Health Care In America: The Republican Alternative

Before I begin the review of the Republican alternative to HR 3962, let me just say one thing.

It was so nice reading a piece of legislation that actually made sense the first time I read it. I didn’t have to cross reference hundreds of different pieces of legislation to figure out what the bill actually said, and I didn’t feel like the text of this amendment was running me in circles.

The Republican alternative to HR 3962 is actually an amendment to the bill. The key being “an amendment in the nature of a substitute”.

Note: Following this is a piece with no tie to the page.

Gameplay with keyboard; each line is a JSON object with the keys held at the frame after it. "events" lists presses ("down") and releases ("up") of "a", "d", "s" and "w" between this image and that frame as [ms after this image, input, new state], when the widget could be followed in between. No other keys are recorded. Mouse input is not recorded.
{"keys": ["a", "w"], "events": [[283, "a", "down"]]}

Now, before anyone starts stomping their feet and having a hissy fit, I think we all know that Nanny State Nancy will never allow this amendment to come up for a vote, even if she has the votes to defeat it. The last thing she wants is to have this 219 page amendment read on the House floor.

Why? Because it actually makes sense. It isn’t bloated with hundreds of tax hikes, it has no hidden agenda. It simply does (and is) what the title says, “Common Sense Health Care Reform and Affordability Act “. As far as I can tell after reading the bill, it is common sense, it does reform health care, and according to the non-partisan Congressional Budget Office, it does reduce the deficit.

Let’s begin the review.

Division A

Section 101 begins on page 4 and establishes universal access programs for every State and ensures that all Americans, even those in the “high risk” pool have affordable access to health care.

IN GENERAL. – A qualifying State high risk pool described in this subsection means a current section 2745 qualified high risk pool that meets the following requirements:

(A) The pool must provide at least two coverage options, one of which must be a high deductible health plan coupled with a health savings account.

(B) The pool must be funded with a stable funding source.

(C) The pool must eliminate any waiting lists so that all eligible residents who are seek­ing coverage through the pool should be allowed to receive coverage through the pool.

(D) The pool must allow for coverage of individuals who, but for the 24-month disability waiting period under section 226(b) of the Social Security Act, would be eligible for Medicare during the period of such waiting period.

(E) The pool must limit the pool premiums to no more than 150 percent of the average premium for applicable standard risk rates in that State.

(F) The pool must conduct education and outreach initiatives so that residents and brokers understand that the pool is available to eligible residents.

(G) The pool must provide coverage for preventive services and disease management for chronic diseases.

This section concluded within seven pages. I had to read hundreds of pages in Nancy Pelosi’s HR3962 before I could ascertain that the bill specifically allowed waiting lines.

Section 102 eliminates certain requirements for guaranteed availability in individual markets by extending existing HIPAA protections and improving protections for Americans with pre-existing conditions.

Section 103 prohibits any health insurance plan from setting arbitrary annual or lifetime spending caps, which will help those with chronic diseases or some sort of catastrophic medical emergency.

Section 104 prohibits health insurance companies from unlawfully canceling health insurance coverage. HR3692 has no such guarantee. In fact, the only time HR3962 mentions the word cancellation is in reference to loan cancellations.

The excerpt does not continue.